:: Exercise prompt ::
Your task is to print each entry exactly as written.

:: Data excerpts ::

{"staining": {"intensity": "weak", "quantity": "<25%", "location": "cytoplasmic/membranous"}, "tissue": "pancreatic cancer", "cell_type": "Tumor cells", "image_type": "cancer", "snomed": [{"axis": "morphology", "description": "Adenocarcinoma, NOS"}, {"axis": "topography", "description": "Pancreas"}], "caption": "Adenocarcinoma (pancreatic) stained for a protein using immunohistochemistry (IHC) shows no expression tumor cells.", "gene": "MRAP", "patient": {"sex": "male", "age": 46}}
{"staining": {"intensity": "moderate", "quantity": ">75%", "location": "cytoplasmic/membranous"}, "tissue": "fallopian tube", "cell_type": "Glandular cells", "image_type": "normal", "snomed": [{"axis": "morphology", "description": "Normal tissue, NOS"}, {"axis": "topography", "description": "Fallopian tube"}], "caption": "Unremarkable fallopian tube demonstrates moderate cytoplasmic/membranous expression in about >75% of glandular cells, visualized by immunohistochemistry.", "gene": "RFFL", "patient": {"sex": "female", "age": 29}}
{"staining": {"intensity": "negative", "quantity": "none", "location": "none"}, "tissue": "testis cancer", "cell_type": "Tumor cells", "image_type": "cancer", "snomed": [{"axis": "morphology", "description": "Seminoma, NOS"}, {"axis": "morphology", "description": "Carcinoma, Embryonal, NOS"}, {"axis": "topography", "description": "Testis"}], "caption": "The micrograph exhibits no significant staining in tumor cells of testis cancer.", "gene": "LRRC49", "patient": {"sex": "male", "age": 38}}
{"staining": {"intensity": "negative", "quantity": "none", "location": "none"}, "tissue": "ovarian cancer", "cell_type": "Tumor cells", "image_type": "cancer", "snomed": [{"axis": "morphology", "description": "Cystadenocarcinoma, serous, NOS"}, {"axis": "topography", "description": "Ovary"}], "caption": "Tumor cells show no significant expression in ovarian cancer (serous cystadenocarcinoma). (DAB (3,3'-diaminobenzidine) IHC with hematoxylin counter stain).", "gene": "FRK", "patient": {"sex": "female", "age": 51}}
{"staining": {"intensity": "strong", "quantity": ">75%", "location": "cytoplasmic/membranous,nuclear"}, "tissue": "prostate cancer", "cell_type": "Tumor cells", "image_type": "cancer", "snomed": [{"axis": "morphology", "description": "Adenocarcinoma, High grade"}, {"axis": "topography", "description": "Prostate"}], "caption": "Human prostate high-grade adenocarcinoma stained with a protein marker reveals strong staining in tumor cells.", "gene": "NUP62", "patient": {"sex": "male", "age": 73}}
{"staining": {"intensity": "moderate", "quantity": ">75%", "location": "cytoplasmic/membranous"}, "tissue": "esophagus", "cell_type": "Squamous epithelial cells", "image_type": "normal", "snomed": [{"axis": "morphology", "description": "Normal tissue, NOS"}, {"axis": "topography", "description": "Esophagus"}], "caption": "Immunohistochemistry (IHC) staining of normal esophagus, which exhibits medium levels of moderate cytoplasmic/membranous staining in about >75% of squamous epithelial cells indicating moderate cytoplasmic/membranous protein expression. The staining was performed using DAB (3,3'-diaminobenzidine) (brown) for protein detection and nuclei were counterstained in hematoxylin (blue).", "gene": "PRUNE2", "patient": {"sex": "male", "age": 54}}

:: Your response ::
{"staining": {"intensity": "weak", "quantity": "<25%", "location": "cytoplasmic/membranous"}, "tissue": "pancreatic cancer", "cell_type": "Tumor cells", "image_type": "cancer", "snomed": [{"axis": "morphology", "description": "Adenocarcinoma, NOS"}, {"axis": "topography", "description": "Pancreas"}], "caption": "Adenocarcinoma (pancreatic) stained for a protein using immunohistochemistry (IHC) shows no expression tumor cells.", "gene": "MRAP", "patient": {"sex": "male", "age": 46}}
{"staining": {"intensity": "moderate", "quantity": ">75%", "location": "cytoplasmic/membranous"}, "tissue": "fallopian tube", "cell_type": "Glandular cells", "image_type": "normal", "snomed": [{"axis": "morphology", "description": "Normal tissue, NOS"}, {"axis": "topography", "description": "Fallopian tube"}], "caption": "Unremarkable fallopian tube demonstrates moderate cytoplasmic/membranous expression in about >75% of glandular cells, visualized by immunohistochemistry.", "gene": "RFFL", "patient": {"sex": "female", "age": 29}}
{"staining": {"intensity": "negative", "quantity": "none", "location": "none"}, "tissue": "testis cancer", "cell_type": "Tumor cells", "image_type": "cancer", "snomed": [{"axis": "morphology", "description": "Seminoma, NOS"}, {"axis": "morphology", "description": "Carcinoma, Embryonal, NOS"}, {"axis": "topography", "description": "Testis"}], "caption": "The micrograph exhibits no significant staining in tumor cells of testis cancer.", "gene": "LRRC49", "patient": {"sex": "male", "age": 38}}
{"staining": {"intensity": "negative", "quantity": "none", "location": "none"}, "tissue": "ovarian cancer", "cell_type": "Tumor cells", "image_type": "cancer", "snomed": [{"axis": "morphology", "description": "Cystadenocarcinoma, serous, NOS"}, {"axis": "topography", "description": "Ovary"}], "caption": "Tumor cells show no significant expression in ovarian cancer (serous cystadenocarcinoma). (DAB (3,3'-diaminobenzidine) IHC with hematoxylin counter stain).", "gene": "FRK", "patient": {"sex": "female", "age": 51}}
{"staining": {"intensity": "strong", "quantity": ">75%", "location": "cytoplasmic/membranous,nuclear"}, "tissue": "prostate cancer", "cell_type": "Tumor cells", "image_type": "cancer", "snomed": [{"axis": "morphology", "description": "Adenocarcinoma, High grade"}, {"axis": "topography", "description": "Prostate"}], "caption": "Human prostate high-grade adenocarcinoma stained with a protein marker reveals strong staining in tumor cells.", "gene": "NUP62", "patient": {"sex": "male", "age": 73}}
{"staining": {"intensity": "moderate", "quantity": ">75%", "location": "cytoplasmic/membranous"}, "tissue": "esophagus", "cell_type": "Squamous epithelial cells", "image_type": "normal", "snomed": [{"axis": "morphology", "description": "Normal tissue, NOS"}, {"axis": "topography", "description": "Esophagus"}], "caption": "Immunohistochemistry (IHC) staining of normal esophagus, which exhibits medium levels of moderate cytoplasmic/membranous staining in about >75% of squamous epithelial cells indicating moderate cytoplasmic/membranous protein expression. The staining was performed using DAB (3,3'-diaminobenzidine) (brown) for protein detection and nuclei were counterstained in hematoxylin (blue).", "gene": "PRUNE2", "patient": {"sex": "male", "age": 54}}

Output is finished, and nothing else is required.